For the Sky, playing the role of villain isn’t a good look

In addition to being unbecoming, the treatment of Caitlin Clark ignores what she’s doing for the WNBA. Why despise the hand that feeds you?

Chicago Sky teammates (from left) Elizabeth Williams, Marina Mabrey, Angel Reese, Diamond DeShields, and Dana Evans huddle during a basketball game.

Sky teammates (from left) Elizabeth Williams, Marina Mabrey, Angel Reese, Diamond DeShields and Dana Evans huddle during a game against the Sparks on May 30 at Wintrust Arena.

Charles Rex Arbogast/AP

This is getting deep, folks, so check the roles adopted by or bequeathed to the main actors.

They are:

Caitlin Clark — college superstar, Fever rookie, most followed female basketball player ever, WNBA game-changer on and off the court.

Angel Reese — college star, former NCAA champ with LSU, terrific rookie Sky rebounder, social-media content provider, desperate for attention, ‘‘Bayou Barbie’’ college nickname, flagrant-1 fouler of Clark on Sunday afternoon.

Chennedy Carter — rugged, athletic Sky guard, spark plug for team, with third club in five years because of volatile conduct, cheap-shot flagrant-1 fouler of Clark in first Sky-Fever game June 1, snarled the word ‘‘b----’’ in the process.

Teresa Weatherspoon — first-year Sky coach, in midst of four-game losing streak and 4-9 season, frustrated enough to slam table and walk out of recent news conference when asked harmless question about possibly changing her lineup.

There’s a lot going on here. Actually, way too much to address in one column.

But let’s start with this: The Sky and most of the WNBA don’t seem to understand what Clark has brought to everyone in the league. It’s like a chef carrying a tray filled with sandwiches for a hungry horde tripping at the top of the stairs and, as he and the food crash down, the horde applauding.

Reese hit Clark in the head on a message-sending block attempt in the Fever’s 91-83 victory Sunday. Clark made the two free throws, and Reese said afterward: ‘‘We’re not gonna be denied, no matter what you guys try to do.’’

She was talking to the media. So media members are somehow the culprits, in her estimation. She complained in a message on X: ‘‘Give every team the same PUBLICITY cause it ain’t just one team.’’

Of the league getting more eyeballs than ever, she has said: ‘‘I’m the reason too.’’

Indeed, she is. Perhaps not as she expected but as the villain. As she has said: ‘‘I’ll take the bad-guy role.’’

She’s got that. It was a tale that started in college, when Reese taunted Clark while winning the NCAA championship. Things were inflamed when her teammate Carter blindsided Clark earlier this month, then responded afterward: ‘‘I ain’t answering no Caitlin Clark questions.’’

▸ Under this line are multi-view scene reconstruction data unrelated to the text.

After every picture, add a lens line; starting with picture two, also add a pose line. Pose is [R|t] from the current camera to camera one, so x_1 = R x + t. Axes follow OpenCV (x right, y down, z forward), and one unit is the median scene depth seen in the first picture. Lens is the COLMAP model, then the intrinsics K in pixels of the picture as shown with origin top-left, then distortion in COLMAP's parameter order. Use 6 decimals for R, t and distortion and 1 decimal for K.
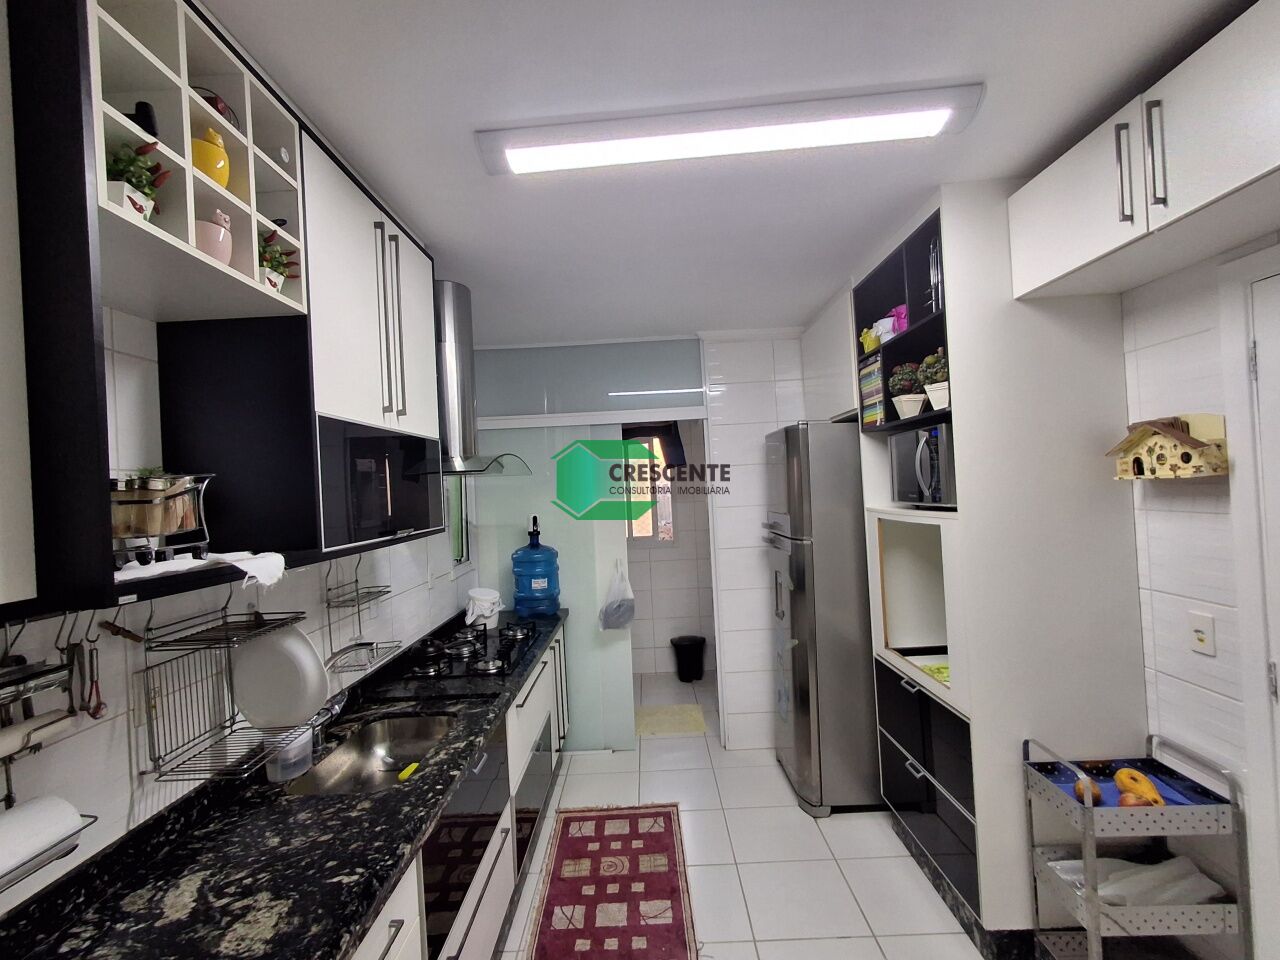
lens RADIAL K [[571.1, 0, 639.5], [0, 571.1, 484.8], [0, 0, 1]] dist [-0.000689, 0.000014]
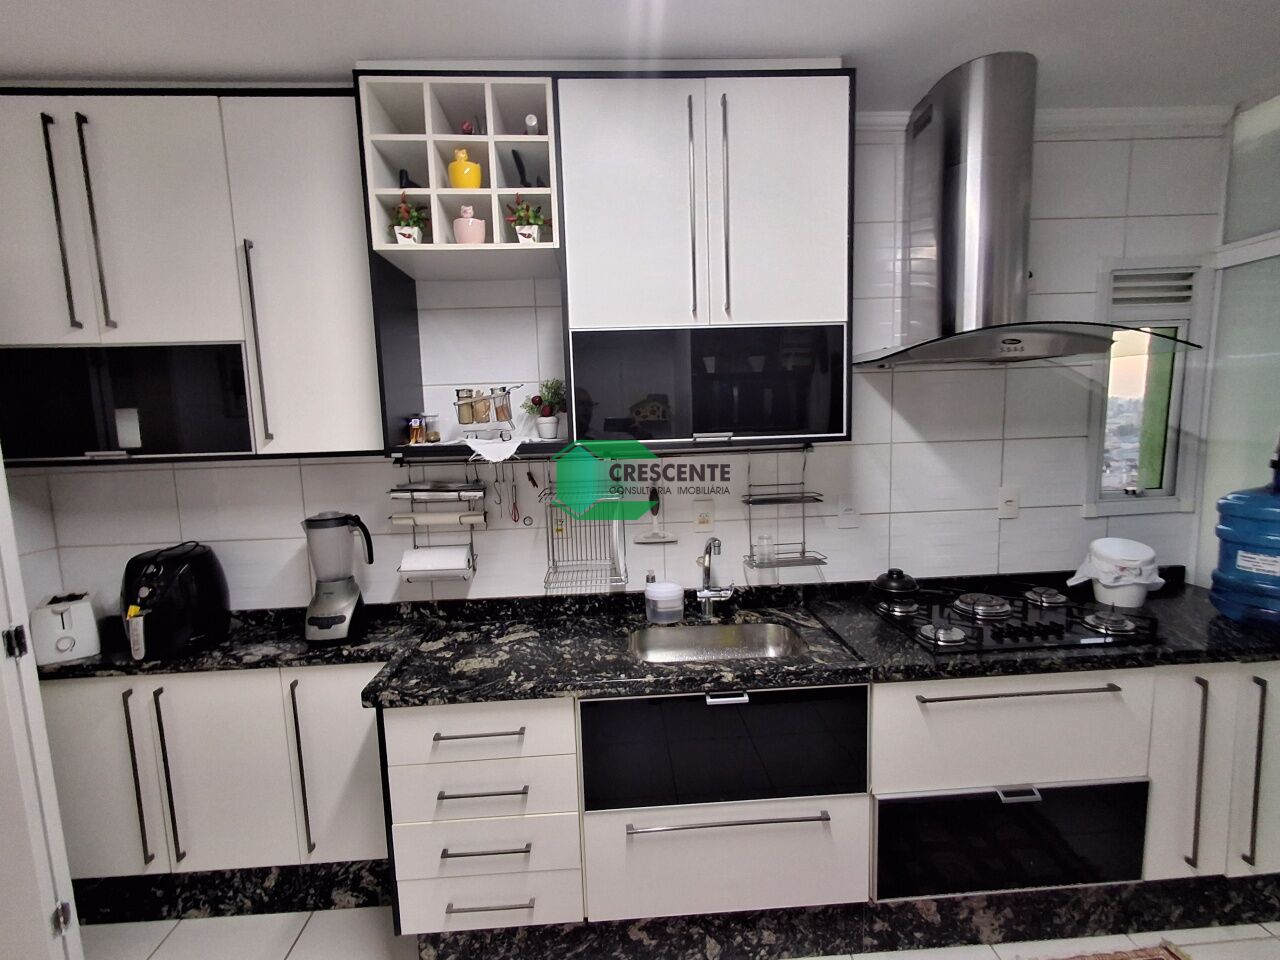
lens RADIAL K [[571.1, 0, 639.5], [0, 571.1, 484.8], [0, 0, 1]] dist [-0.000689, 0.000014]
pose [[0.072925, 0.156202, -0.985029, 0.744993], [0.035407, 0.986631, 0.159078, 0.011293], [0.996709, -0.046477, 0.066420, 1.130134]]
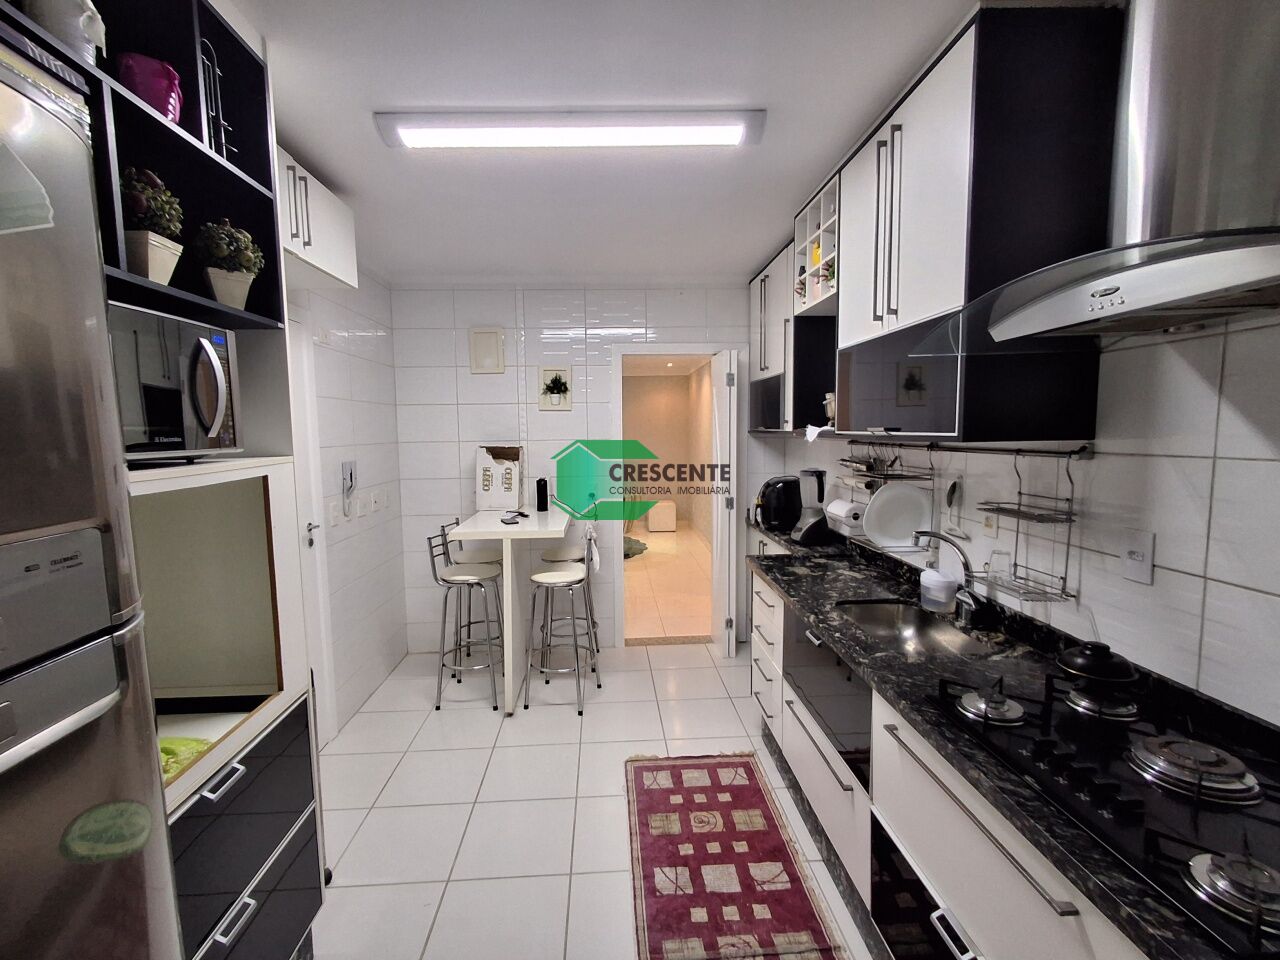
lens RADIAL K [[603.9, 0, 640.0], [0, 603.9, 480.0], [0, 0, 1]] dist [-0.000258, -0.000024]
pose [[-0.995620, 0.068034, -0.064133, 0.161734], [0.062567, 0.994525, 0.083702, 0.076121], [0.069476, 0.079323, -0.994425, 2.956127]]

It’s understandable players would be jealous of someone hogging the limelight, but that limelight spreads far. Clark can trash-talk, complain, do all the things star hoopers do. But to want to brutalize her is where it gets weird.

All she has brought is more fans, more TV revenue, more endorsements, more sponsors, more charter planes and better treatment for all. Her light spreads.

This is what the WNBA always has wanted — the big time. What about it don’t these Sky players get? Dirty isn’t tough; it’s cowardly.

As Fox Sports’ “Speak” co-host LeSean McCoy said of Reese: ‘‘It’s obvious she’s jealous of Caitlin. Every interview, every tweet, everything’s about Caitlin. I have yet to see Caitlin respond to her.’’’

That’s another thing: Clark isn’t rattled by the hard fouls. On Sunday, she finished with a game-high 23 points, eight rebounds, nine assists and two blocks.

Indeed, back on June 1, Carter’s flagrant foul led to a free throw by Clark that arguably was the difference in the Fever’s 71-70 victory.

If the Sky want to be to the ‘‘Bad Boys’’ of the WNBA, they should know that the Pistons’ targeting of Bulls star Michael Jordan didn’t work. It infuriated Jordan, and he viciously — and fairly — destroyed Bill Laimbeer, Rick Mahorn, Isiah Thomas and crew en route to the first of the Bulls’ six NBA championships in 1991.

What were the ‘‘Bad Boys’’ left with? A reputation in hoops history as dirty players, bad sports, crybabies.

The Sky wants that?

Are women that mean to and that threatened by other women who are successful? Or, as a number of male and female TV hosts have suggested, might this all be racial? Clark, of course, is white; the WNBA is mostly Black.

The league is playing games so fast to accommodate the upcoming Olympics that the Sky will play the Fever again Sunday. The villain role might continue, or the Sky just might play hard and win.

A problem for Reese and her desire for fame is that her game is largely grunt work, while Clark is the queen of the three-pointers. She is the female Steph Curry, beloved by Curry himself. Reese has yet to make a three-pointer as a pro.

In all this, we’re left with a thought:

Why despise the hand that feeds you?